**課題の目的**.
審査員紹介の文章のうち、「毎年恒例の『ジャパンレザーア」と「各分野で活躍する6名のスペシャリストに、以下の4つの質問を投げかけた。」の間を両端も含めて、「作品」を「出品物」に置き換えて書き直してください。

**与えられた文章**.
........

審査員紹介

新たな世界の扉を開くきっかけに

毎年恒例の『ジャパンレザーアワード』に欠かせないのが、審査員の存在。一つひとつの作品を丁寧に見るのはもちろん、そこに込められた思いや背景まで汲んで評価をしている。

総評

地球に優しい。人に寄り添っている。そのような志向のプロダクトが求められる時代です。昨今の『ジャパンレザーアワード』では、端切れや床革を利用するなど、SDGsを意識している作品が多く寄せられます。自由な発想の作品が多く見られたので、展示会にご来場いただけた方たちには楽しんでいただけたと思っています。これらの応募作が、新たな世界の扉を開くきっかけとなれば幸いです。

4つのクエスチョン

各分野で活躍する6名のスペシャリストに、以下の4つの質問を投げかけた。

........

**データエントリー**.
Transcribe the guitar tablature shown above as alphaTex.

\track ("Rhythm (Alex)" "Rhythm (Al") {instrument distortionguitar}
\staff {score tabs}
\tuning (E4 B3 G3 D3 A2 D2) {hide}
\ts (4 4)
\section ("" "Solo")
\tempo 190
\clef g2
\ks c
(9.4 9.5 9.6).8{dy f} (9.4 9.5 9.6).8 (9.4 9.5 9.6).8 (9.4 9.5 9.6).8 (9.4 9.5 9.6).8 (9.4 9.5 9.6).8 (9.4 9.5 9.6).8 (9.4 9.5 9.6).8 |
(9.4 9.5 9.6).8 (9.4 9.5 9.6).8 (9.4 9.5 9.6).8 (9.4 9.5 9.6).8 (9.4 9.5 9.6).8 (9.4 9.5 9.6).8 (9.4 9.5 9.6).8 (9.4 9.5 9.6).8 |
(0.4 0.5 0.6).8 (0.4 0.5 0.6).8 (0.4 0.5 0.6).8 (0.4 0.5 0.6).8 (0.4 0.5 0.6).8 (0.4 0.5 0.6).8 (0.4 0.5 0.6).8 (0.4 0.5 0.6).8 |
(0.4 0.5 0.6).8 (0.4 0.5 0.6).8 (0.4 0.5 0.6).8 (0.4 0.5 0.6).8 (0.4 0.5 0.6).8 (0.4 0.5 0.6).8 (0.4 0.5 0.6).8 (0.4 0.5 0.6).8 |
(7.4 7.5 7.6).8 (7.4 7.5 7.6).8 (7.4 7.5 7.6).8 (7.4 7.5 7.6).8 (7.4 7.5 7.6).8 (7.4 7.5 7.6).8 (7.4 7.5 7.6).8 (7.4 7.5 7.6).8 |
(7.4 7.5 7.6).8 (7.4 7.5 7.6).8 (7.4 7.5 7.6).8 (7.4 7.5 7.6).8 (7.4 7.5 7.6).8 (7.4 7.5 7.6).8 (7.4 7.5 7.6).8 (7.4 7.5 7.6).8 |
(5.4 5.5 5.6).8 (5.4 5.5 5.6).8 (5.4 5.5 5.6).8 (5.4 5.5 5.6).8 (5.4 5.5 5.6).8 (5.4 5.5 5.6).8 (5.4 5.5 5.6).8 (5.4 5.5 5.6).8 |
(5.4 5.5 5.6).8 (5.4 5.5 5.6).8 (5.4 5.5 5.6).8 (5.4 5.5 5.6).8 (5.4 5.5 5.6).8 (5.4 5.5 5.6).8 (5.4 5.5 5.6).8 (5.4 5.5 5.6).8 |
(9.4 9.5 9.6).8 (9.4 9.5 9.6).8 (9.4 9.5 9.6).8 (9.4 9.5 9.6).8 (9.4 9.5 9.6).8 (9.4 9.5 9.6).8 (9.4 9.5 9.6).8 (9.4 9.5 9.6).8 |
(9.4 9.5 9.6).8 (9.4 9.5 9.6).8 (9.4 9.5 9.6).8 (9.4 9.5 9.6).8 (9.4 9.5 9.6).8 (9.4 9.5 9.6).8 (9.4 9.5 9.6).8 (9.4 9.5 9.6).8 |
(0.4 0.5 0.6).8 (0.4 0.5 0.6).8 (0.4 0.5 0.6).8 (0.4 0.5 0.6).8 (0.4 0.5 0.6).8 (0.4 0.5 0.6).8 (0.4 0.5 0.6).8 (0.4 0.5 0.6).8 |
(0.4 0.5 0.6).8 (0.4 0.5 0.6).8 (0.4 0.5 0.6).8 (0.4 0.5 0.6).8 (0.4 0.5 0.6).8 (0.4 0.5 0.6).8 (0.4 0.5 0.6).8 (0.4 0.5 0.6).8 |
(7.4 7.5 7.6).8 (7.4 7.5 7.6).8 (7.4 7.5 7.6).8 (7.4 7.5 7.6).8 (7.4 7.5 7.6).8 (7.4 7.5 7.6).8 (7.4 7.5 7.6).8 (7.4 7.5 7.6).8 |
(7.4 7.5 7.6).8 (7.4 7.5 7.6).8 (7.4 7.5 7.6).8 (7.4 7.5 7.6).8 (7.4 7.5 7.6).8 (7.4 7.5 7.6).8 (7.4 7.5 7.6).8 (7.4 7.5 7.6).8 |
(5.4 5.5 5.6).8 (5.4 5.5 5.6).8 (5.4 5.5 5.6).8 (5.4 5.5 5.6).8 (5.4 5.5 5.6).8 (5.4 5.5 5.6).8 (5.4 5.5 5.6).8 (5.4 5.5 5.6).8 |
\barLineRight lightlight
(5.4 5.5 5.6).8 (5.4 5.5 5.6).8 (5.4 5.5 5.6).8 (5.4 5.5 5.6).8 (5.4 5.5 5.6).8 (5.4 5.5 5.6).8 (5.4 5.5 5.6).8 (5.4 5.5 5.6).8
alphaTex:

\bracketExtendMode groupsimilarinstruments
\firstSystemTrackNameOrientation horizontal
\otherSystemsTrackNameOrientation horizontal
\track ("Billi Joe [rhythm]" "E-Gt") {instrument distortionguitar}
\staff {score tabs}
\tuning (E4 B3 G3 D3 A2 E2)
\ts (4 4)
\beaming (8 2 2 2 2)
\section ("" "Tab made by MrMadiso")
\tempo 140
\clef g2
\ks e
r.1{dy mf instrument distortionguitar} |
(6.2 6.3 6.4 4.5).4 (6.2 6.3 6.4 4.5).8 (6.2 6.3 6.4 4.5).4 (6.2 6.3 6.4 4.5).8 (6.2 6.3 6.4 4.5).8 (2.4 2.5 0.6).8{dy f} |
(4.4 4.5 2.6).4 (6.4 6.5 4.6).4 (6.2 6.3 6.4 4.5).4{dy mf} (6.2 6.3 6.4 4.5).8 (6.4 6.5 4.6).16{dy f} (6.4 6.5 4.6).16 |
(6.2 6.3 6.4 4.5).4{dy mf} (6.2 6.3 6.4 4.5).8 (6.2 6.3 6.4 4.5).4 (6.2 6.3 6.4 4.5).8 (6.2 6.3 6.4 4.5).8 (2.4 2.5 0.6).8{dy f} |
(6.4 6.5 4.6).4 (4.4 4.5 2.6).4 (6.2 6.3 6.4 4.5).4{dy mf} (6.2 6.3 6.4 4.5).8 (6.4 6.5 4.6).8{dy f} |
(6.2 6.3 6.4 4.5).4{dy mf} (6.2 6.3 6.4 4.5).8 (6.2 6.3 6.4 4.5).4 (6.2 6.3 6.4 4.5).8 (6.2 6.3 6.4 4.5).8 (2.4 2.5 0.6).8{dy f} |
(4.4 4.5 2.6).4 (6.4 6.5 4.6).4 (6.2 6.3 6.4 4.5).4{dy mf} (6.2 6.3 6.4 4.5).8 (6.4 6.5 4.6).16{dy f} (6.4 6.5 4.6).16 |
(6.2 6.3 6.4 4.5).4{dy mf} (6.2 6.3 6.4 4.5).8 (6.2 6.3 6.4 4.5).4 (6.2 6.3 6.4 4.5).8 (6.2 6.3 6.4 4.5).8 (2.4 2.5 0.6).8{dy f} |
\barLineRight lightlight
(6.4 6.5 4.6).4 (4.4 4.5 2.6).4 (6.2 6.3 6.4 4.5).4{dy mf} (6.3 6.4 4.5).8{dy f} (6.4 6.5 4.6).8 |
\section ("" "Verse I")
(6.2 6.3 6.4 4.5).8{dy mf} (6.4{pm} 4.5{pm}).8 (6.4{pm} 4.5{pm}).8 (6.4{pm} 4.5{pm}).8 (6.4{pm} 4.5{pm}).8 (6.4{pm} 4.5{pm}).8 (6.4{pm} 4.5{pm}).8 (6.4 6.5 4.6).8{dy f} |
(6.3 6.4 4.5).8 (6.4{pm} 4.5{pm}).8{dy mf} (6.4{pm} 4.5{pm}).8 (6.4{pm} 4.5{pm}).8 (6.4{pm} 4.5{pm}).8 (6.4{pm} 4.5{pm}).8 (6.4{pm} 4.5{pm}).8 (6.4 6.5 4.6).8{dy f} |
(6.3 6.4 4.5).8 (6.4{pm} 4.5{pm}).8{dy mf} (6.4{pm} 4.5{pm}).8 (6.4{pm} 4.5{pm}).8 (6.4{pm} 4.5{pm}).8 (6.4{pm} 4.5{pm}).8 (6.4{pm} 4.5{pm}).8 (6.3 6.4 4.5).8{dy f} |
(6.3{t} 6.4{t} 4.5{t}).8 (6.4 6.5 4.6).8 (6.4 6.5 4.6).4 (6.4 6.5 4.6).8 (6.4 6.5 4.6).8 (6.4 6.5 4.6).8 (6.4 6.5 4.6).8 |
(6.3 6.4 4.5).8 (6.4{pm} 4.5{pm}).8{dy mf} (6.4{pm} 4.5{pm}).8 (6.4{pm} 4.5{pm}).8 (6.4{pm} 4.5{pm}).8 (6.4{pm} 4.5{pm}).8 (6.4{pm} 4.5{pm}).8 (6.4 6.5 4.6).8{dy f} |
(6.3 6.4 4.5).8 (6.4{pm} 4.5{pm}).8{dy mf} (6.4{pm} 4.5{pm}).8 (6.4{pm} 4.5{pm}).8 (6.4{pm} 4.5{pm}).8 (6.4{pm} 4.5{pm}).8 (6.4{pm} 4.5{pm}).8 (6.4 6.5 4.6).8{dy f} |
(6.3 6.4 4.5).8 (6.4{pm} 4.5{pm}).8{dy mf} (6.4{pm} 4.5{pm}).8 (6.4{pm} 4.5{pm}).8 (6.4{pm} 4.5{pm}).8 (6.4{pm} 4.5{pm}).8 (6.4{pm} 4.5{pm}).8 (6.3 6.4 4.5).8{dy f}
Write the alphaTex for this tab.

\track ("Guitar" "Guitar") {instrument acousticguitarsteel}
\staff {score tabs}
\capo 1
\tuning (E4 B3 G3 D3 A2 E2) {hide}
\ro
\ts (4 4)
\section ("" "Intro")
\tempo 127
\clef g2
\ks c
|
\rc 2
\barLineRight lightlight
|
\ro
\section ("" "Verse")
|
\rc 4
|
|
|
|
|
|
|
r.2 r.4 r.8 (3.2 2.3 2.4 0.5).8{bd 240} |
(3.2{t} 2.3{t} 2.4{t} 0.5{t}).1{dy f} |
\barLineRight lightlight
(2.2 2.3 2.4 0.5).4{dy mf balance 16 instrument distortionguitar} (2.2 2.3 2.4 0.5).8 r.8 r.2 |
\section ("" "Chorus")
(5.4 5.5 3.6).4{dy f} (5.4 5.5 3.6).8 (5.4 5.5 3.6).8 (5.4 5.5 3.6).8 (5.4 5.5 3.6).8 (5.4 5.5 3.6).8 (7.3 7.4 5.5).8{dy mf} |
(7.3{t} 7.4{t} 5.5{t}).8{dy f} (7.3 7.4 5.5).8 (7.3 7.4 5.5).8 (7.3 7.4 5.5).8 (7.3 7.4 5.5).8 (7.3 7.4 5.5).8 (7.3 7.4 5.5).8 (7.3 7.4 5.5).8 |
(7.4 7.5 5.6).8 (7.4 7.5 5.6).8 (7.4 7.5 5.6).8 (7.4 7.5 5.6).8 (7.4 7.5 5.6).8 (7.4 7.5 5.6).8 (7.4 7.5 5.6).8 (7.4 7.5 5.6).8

........

**結果**.
毎年恒例の『ジャパンレザーアワード』に欠かせないのが、審査員の存在。一つひとつの出品物を丁寧に見るのはもちろん、そこに込められた思いや背景まで汲んで評価をしている。

総評

地球に優しい。人に寄り添っている。そのような志向のプロダクトが求められる時代です。昨今の『ジャパンレザーアワード』では、端切れや床革を利用するなど、SDGsを意識している出品物が多く寄せられます。自由な発想の出品物が多く見られたので、展示会にご来場いただけた方たちには楽しんでいただけたと思っています。これらの応募作が、新たな世界の扉を開くきっかけとなれば幸いです。

4つのクエスチョン

各分野で活躍する6名のスペシャリストに、以下の4つの質問を投げかけた。